Were the whole realm of nature mine,
That were a present far too small;
Love so amazing, so divine,
Demands my soul, my life, my all.

Zach said...

That is a nice cross. Do you have a problem with the crucifix--or just with its misuse? (as with the characterization of Christianity as a religion)

Reepicheep said...

Zach,
I don't have a major problem with a crucifix for the purpose of art or education. I wish the various renderings would be realistic rather than lilly white Jesus, etc., but that's part of the problem, we don't have a clear description of his physical appearance. I have a major problem with the way crucifixes were used in my RC experience. They were often uses as magic wand type apparati by the priest. I oppose the veneration of any image. Finally, I'm not comfortable with images of Jesus in formal worship areas. I have seen the worship of Jesus statues in RC settings, it creeps me out. It's not actually Jesus.

I'm not saying that's how you view it, I'm just citing what I have seen and would be concerned about. Obviously people can venerate all manner of stuff, I don't think our churches ought to be bare.

Zach said...

The people actually thought the statue was Jesus? That is weird--and silly--and idolatrous.

I personally gain much spiritual benefit from praying before a crucifix. It helps me better contemplate Christ crucified in the context of prayer. I also absolutely must--should the Lord grant me the grace of a "slow" death--have a crucifix at my deathbed. The following prayer, from a pre-Reformation deathbed guide for English priests, was to be read as the priest held up the crucifix before the face of the dying person:

Put alle thi trust in his passion and in his deth, and thenke onli theron, and non other thing. With his deth medil the and wrappe the therinne . . . and have the crosse to fore the, and sai thus; - I wot wel thou art not my God, but thou art imagened aftir him, and makest me have more mind of him after whom thou art imagened. Lord fader of hevene, the deth of oure lord Jhu Crist, thi sone, wiche is here imagened, I set betwene the and my evil dedis, and the desert of Jhu Crist I offre for that I shuld have deservid, and have nought.

Reepicheep said...

Zach, I recommend someone read you Scripture at the hour of your death...that would be MUCH better.

Zach said...

Oh, you Protestants! It's always either/or with you. :)

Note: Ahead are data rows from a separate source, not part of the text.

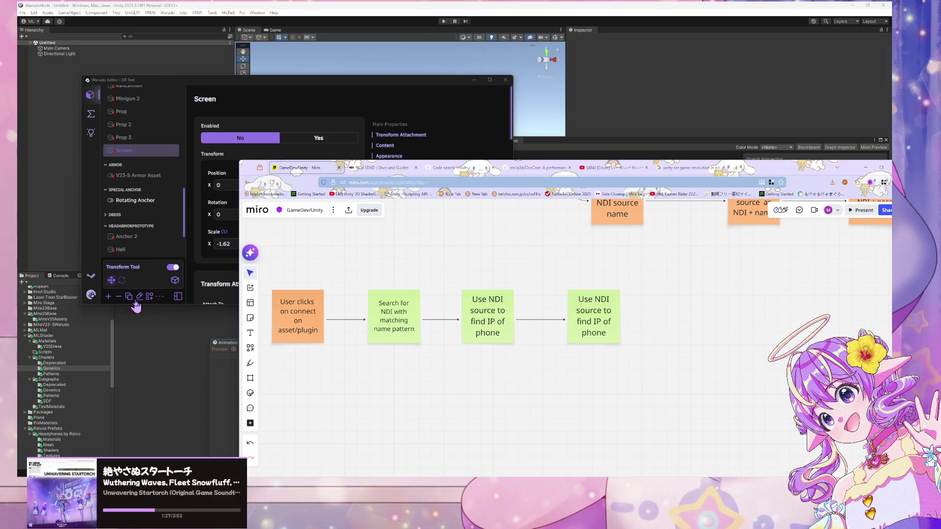
# Place a new lavender sticky note below the green notes
pyautogui.click(250, 317)
pyautogui.click(532, 379)
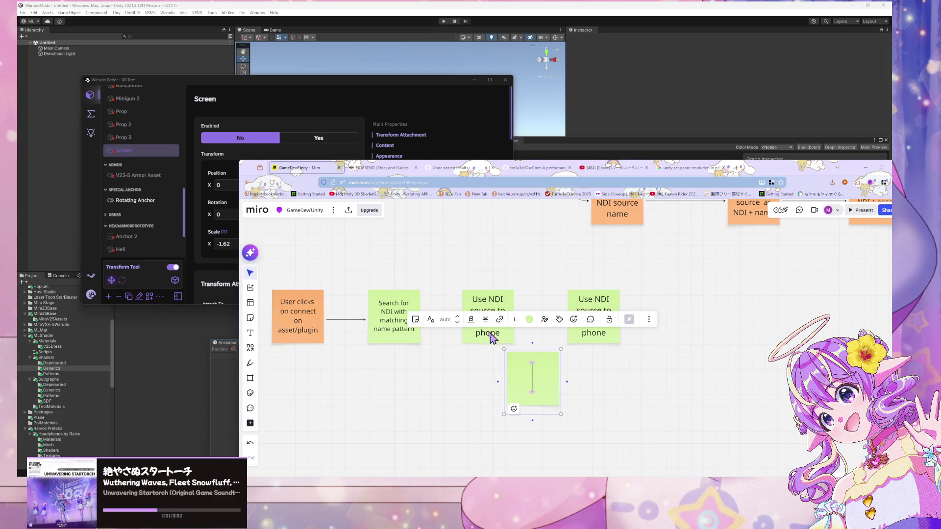
pyautogui.click(529, 319)
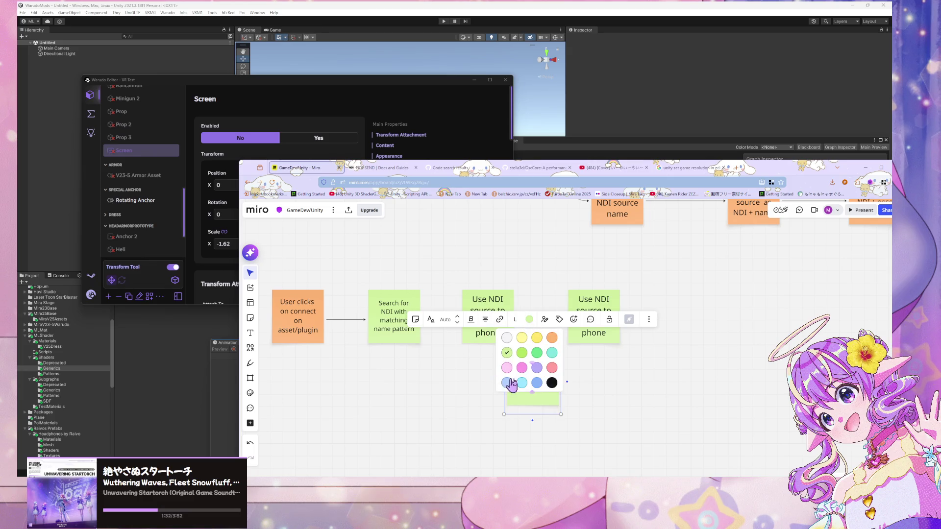
pyautogui.click(537, 368)
# Write 'What data are we sending back to phone?' on the purple note
pyautogui.click(578, 394)
pyautogui.doubleClick(534, 388)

I'm going to both hear Scripture read and gaze upon the crucifix. I'm talented that way.

Phantom495 said...

Correct me if I am wrong, Tony, but to answer Brother Titus, Celtic just refers to Irish, Scottish, or Welsh origins.

Rick Calohan said...

AKA Iona Cross tis Scottish, but you know the Celts and Picts kinda intermingled, thus Celtic Iona Cross, Scotch-Irish, Ulster-Scot.

Brother Titus said...

I googled it. There's much speculation and probably some disinformation on this subject; but, it's probably called a, "celtic cross," because it originated somewhere in the U.K. during missionary work with the Celts, maybe during St. Patrick's ministry.

Woody Woodward said...

Rick, spoken forth like a real Scottsman!